Rapportnummer OBN-2024-146-LZ
Op veel plekken worden natuurherstelmaatregelen uitgevoerd om de terrestrische natuur in laagveengebieden te herstellen. Het gaat dan vooral om plaggen, begreppelen, aanleg van natuurvriendelijke oevers, verhogen van oppervlaktewaterpeilen, invoering van flexibel peilbeheer en inundatie. Helaas leiden deze maatregelen lang niet altijd tot herstel van de aquatische natuur en lijken bepaalde inrichtingsmaatregelen zelfs samen te gaan met een achteruitgang van de chemische en/of biologische waterkwaliteit. Om zowel de aquatische als (semi)terrestrische natuur te behouden en herstellen is het daarom nodig om beter in beeld te brengen op welke wijze inrichtings- en herstelmaatregelen de ecologische waterkwaliteit beïnvloeden.

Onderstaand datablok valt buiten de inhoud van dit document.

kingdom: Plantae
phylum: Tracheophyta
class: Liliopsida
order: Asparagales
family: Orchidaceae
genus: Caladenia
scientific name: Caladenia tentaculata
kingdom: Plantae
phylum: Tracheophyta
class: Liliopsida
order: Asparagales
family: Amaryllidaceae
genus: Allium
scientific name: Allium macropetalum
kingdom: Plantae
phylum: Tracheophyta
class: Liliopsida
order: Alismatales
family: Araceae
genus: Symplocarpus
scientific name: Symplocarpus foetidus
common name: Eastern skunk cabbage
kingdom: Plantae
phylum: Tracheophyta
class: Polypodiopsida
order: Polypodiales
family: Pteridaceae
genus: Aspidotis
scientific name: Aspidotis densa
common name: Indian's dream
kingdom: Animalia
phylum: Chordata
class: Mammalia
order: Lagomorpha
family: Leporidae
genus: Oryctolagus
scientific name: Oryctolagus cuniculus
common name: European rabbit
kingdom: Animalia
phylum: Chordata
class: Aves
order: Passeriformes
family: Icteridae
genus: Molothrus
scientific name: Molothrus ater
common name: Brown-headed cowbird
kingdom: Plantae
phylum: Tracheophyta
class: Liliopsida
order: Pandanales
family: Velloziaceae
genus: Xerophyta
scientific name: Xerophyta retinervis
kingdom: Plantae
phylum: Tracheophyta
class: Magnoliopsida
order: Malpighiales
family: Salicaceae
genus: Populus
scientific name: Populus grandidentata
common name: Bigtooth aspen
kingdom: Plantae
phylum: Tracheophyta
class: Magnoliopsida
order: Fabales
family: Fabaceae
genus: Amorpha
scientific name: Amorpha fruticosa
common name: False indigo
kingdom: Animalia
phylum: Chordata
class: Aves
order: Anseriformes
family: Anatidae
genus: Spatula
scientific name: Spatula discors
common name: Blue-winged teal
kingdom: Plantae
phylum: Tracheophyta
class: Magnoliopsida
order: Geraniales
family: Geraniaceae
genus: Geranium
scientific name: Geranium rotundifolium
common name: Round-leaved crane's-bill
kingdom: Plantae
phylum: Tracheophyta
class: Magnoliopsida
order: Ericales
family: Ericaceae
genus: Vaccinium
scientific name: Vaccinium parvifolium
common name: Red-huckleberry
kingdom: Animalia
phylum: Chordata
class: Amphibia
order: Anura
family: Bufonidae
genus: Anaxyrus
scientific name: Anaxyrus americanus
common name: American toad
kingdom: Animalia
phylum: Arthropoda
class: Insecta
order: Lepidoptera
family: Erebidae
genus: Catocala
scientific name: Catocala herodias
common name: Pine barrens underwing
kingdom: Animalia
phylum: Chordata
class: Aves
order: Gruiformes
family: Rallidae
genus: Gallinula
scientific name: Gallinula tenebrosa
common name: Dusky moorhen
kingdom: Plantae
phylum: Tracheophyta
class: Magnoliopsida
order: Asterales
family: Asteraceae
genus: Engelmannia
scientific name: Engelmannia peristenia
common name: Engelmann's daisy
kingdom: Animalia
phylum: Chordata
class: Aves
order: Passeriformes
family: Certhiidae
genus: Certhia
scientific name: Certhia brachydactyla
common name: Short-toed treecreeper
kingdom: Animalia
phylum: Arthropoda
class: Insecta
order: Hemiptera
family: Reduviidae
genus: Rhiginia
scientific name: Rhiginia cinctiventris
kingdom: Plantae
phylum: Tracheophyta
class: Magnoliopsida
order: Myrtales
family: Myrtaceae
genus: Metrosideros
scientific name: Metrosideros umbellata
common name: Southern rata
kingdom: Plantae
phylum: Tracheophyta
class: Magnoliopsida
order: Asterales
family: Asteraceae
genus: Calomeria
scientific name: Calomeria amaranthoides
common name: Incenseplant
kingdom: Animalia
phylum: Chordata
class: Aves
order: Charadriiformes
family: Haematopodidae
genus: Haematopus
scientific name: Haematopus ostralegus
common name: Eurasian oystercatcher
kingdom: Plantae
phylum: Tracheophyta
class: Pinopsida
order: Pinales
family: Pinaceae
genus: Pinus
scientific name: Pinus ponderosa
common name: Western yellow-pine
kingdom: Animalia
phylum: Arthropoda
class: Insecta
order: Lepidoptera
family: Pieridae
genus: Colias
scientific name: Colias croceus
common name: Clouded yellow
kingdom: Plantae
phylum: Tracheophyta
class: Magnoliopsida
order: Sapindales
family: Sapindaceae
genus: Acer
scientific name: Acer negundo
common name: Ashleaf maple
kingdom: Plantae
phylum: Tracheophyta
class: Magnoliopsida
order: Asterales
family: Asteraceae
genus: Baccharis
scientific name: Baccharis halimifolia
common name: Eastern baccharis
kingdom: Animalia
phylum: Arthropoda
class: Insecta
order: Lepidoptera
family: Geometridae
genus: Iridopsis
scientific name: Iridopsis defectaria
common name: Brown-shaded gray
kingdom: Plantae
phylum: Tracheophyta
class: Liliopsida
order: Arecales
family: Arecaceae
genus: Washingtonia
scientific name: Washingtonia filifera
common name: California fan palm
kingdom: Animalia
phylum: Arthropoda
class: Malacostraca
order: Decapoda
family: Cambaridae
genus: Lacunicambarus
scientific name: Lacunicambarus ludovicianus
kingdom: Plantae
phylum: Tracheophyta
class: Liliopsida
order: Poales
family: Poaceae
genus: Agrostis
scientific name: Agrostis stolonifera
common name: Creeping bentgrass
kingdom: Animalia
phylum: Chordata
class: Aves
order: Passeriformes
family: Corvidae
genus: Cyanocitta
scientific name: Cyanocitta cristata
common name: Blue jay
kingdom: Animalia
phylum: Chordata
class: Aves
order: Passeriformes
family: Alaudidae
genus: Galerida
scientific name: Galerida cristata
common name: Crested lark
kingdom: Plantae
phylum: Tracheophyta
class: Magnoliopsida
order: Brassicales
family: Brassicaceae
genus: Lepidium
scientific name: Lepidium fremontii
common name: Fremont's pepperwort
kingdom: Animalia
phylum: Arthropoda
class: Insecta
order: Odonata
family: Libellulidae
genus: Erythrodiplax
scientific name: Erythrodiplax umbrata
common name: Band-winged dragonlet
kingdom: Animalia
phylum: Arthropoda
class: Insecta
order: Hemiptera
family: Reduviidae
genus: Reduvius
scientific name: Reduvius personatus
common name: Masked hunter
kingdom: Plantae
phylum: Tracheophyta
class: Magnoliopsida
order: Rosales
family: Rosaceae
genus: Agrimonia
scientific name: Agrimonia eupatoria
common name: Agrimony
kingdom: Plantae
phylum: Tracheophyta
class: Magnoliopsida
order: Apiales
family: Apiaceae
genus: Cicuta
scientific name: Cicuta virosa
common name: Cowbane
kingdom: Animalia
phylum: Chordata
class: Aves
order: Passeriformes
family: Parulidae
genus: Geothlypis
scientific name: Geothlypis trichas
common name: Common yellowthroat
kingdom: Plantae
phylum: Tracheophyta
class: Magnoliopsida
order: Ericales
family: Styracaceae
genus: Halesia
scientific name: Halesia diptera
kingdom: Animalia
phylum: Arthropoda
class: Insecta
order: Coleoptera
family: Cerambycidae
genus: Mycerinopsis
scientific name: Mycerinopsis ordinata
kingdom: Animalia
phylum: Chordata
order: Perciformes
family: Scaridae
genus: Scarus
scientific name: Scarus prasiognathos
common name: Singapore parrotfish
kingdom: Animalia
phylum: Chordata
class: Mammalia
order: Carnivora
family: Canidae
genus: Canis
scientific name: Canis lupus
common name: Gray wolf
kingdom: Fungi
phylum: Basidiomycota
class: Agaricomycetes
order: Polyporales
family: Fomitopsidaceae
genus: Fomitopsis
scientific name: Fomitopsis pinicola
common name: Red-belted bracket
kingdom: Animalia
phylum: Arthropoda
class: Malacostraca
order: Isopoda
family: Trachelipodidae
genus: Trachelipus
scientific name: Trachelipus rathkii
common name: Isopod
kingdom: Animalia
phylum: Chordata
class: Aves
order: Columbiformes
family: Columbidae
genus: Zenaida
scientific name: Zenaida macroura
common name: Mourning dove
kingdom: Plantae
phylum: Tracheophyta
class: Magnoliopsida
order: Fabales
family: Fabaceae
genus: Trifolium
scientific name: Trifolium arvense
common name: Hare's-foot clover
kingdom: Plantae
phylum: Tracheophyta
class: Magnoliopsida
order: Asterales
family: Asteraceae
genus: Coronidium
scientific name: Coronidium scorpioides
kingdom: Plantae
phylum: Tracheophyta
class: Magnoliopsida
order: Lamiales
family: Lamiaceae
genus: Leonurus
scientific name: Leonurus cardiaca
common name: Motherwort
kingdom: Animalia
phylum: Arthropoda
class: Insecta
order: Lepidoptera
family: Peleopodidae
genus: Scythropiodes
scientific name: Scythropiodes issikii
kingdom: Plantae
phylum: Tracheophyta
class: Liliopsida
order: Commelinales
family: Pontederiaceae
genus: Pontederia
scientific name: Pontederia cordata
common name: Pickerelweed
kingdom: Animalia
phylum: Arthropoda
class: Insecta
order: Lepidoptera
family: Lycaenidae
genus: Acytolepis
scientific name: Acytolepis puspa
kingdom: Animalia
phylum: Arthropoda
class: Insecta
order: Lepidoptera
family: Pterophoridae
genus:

Op basis van literatuur en het analyseren van bestaande data en interviews met water- en terreinbeheerders en andere experts van kennisinstellingen is geprobeerd te achterhalen of de inrichtingsmaatregelen de oorzaak zijn van de verslechterde waterkwaliteit.
Hoewel er aanwijzingen zijn, is het op basis van bestaande informatie echter niet te bewijzen. Wel blijkt dat er een aantal risicofactoren is waar in het beheer rekening gehouden kan worden. In dit rapport worden de verschillende inrichtingsmaatregelen tegen het licht gehouden en de risico’s daarvan voor de waterkwaliteit beschreven.